En la calle Murias, entre De Tata y Fischetti, vereda impar, todavía se alza – ya vacía – una vivienda que aún, deja entrever, aunque algo deslucido, su nombre.
Fue construida en los años de esplendor del Caseros ferroviario, ése que crecía al ritmo de la línea Buenos Aires al Pacífico y del esfuerzo de familias inmigrantes y trabajadoras.
El estilo arquitectónico revela que no fue una casa más: jardín al frente, rejas de hierro, molduras ornamentales y un cartel con el nombre grabado en el friso: “Villa Ruth”. Porque a ese tipo de las viviendas se las bautizaba por un deseo de permanencia.
En la actualidad, su fachada clara, con cornisas aun prolijas y ventanas altas, resiste en silencio la llegada de un final anunciado. Seguramente a punto de ser demolida, su presencia parece pedir, al menos, una última mirada.

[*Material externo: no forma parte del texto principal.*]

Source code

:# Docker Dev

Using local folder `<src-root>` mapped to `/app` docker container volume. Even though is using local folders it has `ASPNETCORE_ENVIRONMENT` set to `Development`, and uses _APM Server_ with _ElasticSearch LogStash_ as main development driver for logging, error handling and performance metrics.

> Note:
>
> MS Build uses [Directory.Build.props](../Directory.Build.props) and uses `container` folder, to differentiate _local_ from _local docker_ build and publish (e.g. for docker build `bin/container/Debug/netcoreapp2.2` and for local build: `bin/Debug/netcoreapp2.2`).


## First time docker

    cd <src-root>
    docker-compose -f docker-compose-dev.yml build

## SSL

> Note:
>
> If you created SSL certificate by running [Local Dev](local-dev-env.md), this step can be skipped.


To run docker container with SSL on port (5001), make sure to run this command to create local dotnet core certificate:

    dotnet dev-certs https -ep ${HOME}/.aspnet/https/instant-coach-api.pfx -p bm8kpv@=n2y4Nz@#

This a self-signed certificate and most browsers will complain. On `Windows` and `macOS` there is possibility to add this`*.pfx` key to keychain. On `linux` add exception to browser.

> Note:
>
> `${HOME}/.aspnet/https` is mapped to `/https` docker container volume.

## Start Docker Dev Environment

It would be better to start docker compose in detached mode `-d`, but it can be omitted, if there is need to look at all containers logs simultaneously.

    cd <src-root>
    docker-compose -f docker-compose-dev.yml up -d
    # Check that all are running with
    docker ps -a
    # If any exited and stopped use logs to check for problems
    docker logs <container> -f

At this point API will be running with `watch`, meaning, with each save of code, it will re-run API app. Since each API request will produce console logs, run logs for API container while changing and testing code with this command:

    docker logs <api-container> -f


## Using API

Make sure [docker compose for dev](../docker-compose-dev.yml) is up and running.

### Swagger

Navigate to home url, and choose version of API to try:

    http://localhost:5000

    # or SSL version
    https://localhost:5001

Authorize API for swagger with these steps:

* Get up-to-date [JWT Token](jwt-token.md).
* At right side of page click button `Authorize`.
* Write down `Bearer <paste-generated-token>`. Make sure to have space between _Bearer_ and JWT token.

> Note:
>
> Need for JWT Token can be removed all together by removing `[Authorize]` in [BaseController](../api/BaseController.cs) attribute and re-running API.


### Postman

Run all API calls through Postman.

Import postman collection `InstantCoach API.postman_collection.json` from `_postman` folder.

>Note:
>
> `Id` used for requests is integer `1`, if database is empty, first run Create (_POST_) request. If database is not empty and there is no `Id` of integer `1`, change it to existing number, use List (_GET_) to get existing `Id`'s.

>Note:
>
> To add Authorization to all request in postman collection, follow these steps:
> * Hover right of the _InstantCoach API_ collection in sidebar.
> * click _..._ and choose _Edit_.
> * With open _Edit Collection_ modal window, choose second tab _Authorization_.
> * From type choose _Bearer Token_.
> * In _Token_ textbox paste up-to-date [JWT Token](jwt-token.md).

Ya nadie entra ni sale por sus puertas. Las ventanas cerradas y el silencio de su interior son la señal clara de que su historia ya no se escribe, se recuerda.
Es posible que en poco tiempo lleguen las máquinas de demolición. Y sus estruendos griten que en el lugar habrá algo nuevo, tal vez moderno, tal vez necesario. Pero no será lo mismo.
Caseros va dejando atrás estas joyas del paisaje cotidiano. No figurarán en libros de arquitectura ni en catálogos patrimoniales, pero sí del alma invisible del barrio. Son esas casas que algunos afortunados vimos alguna vez y, sin saber por qué, nos quedarán grabadas para siempre.
NdeR: la imagen que ilustra esta nota fue tomada en la primera década del presente siglo.